A small handwritten note inviting Garrett to the White House.
Travis sees him pick up the check.
“I thought it should have been for more. But that’s probably enough for a downpayment on a small starter house. Someplace you can call and make into a home.”
Garrett looks up, eyes wide.
“Hey, sorry! I read your mail! I felt entitled to after all the work I put in this year. Travis sweeps his arms across the desk indicating the row of documents.
“But … I’m … FREE now? I thought I signed on for TWENTY years? I’m free?”
“Correction, you signed up for a time NOT to EXCEED twenty years.”
Travis stands up and gives Garrett another hug. Garrett shakes for a bit, so Travis waits until he’s done before breaking the hug.
“Will this hurt as much as the injection?”
“I’m not sure. Yours is the first extraction we’ve ever done. Hey look, we can leave it in, if you know, you’ve grown attached to the little thing. Personally, if it were me, I’d prefer to have the C4-shaped explosive device removed from my neck. But hey, I’m not your boss anymore!” Travis laughs and slaps Garrett on the back.
“No, no, take it out. You can do that now, here?”

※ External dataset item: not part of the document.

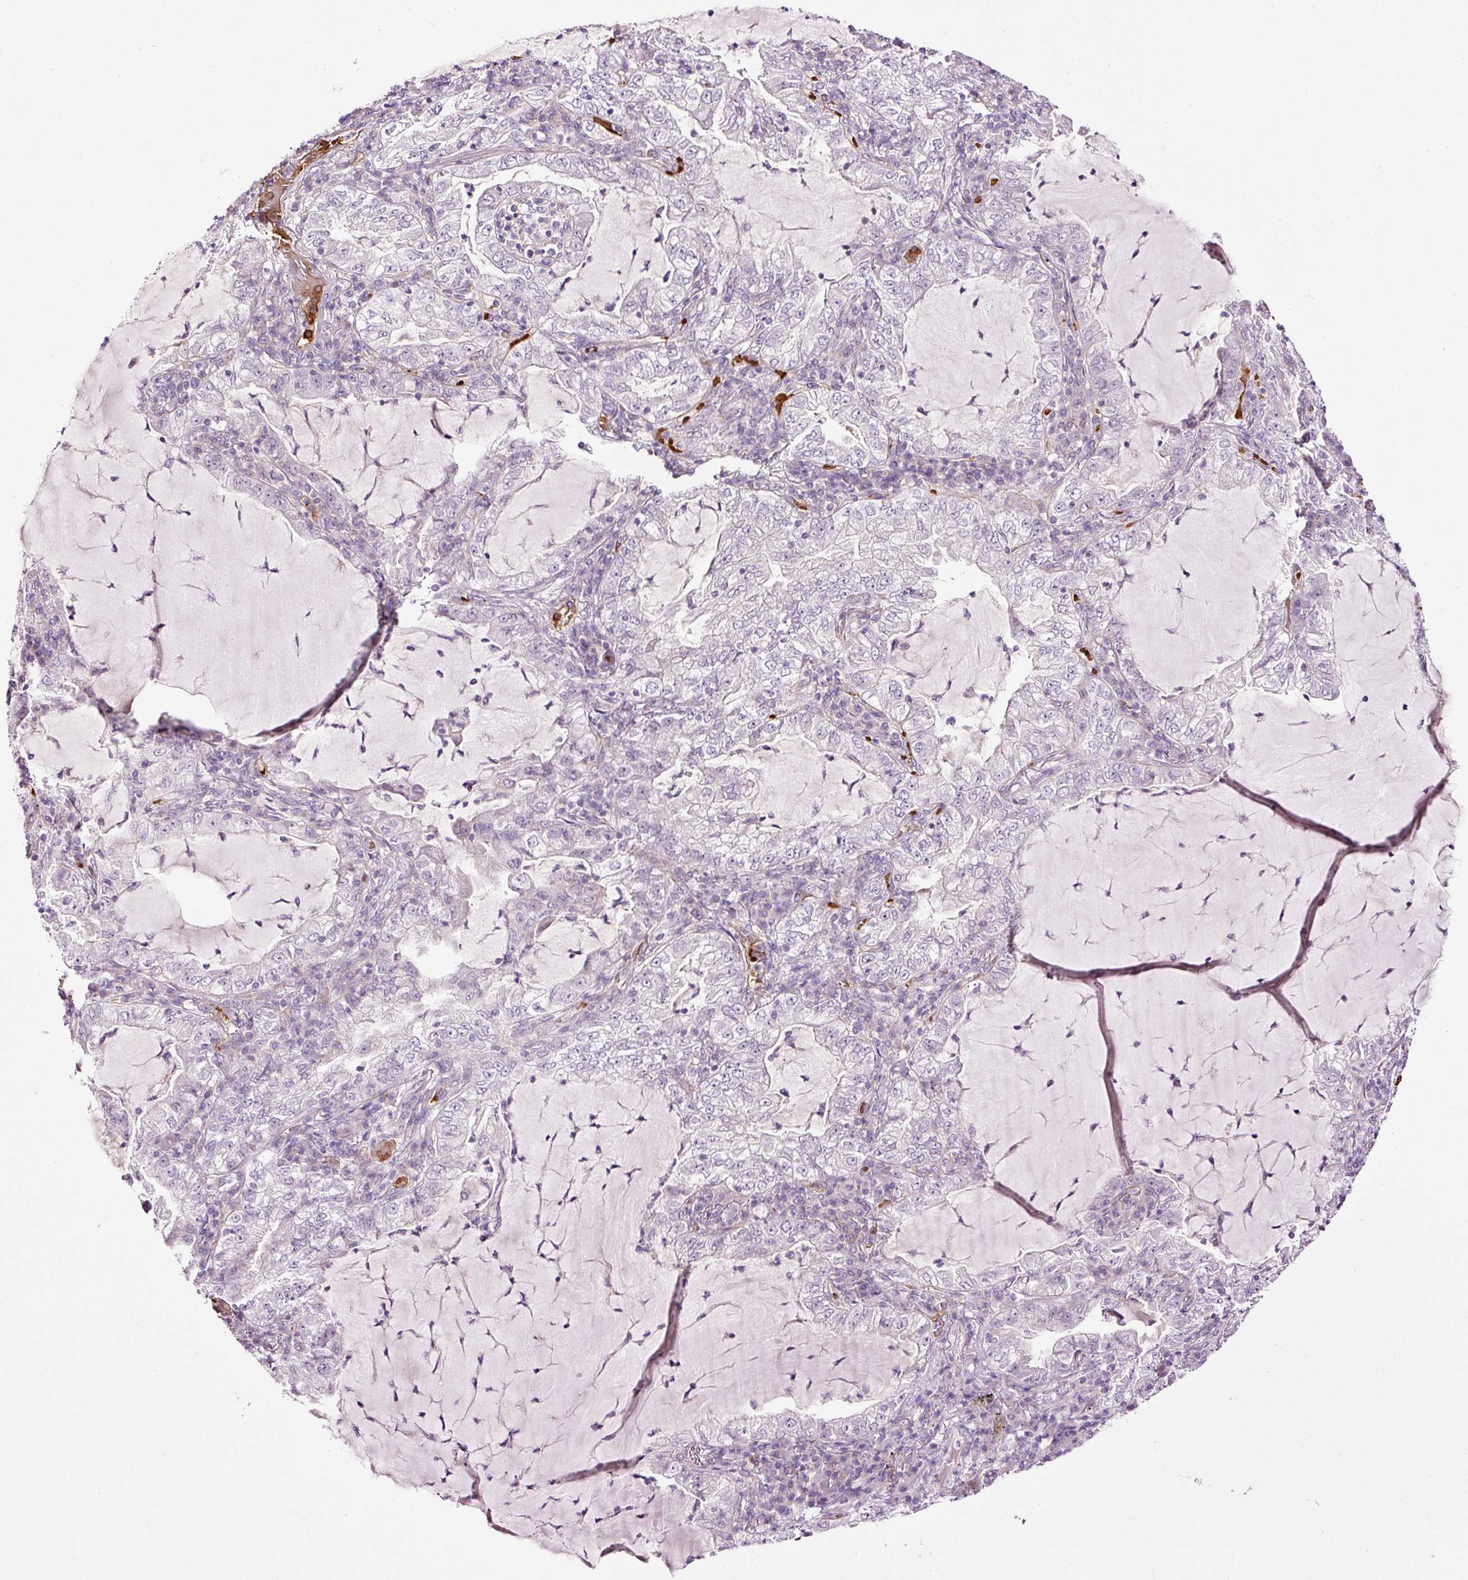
{"staining": {"intensity": "negative", "quantity": "none", "location": "none"}, "tissue": "lung cancer", "cell_type": "Tumor cells", "image_type": "cancer", "snomed": [{"axis": "morphology", "description": "Adenocarcinoma, NOS"}, {"axis": "topography", "description": "Lung"}], "caption": "DAB immunohistochemical staining of lung cancer demonstrates no significant staining in tumor cells.", "gene": "USHBP1", "patient": {"sex": "female", "age": 73}}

“MEDIC!” Travis shouts at the tent flap.
The flap opens and a corporal carrying two medical supply boxes enters.
“We are a go for STINGER extraction,” Travis tells the corporal.
“Well think about it. Take as much time as you need,” Travis says.
Garrett will think about it. It’s a terrific opportunity. Travis has asked him if he wanted to come work for him as either a trainer or assistant handler.
Garrett thinks about it and he keeps thinking he wants to stay a sweeper. But he’s almost certain he will take one of the other two jobs. After he visits Marlene.
“I have something I need to see to. Now that I’m free. If I’m …”
“STOP! This isn’t a gift; you deserve this. You have earned this. Go deal with whatever it is you need to deal with. Think about the offer in the meantime and, if you want, come see me when you’re ready.”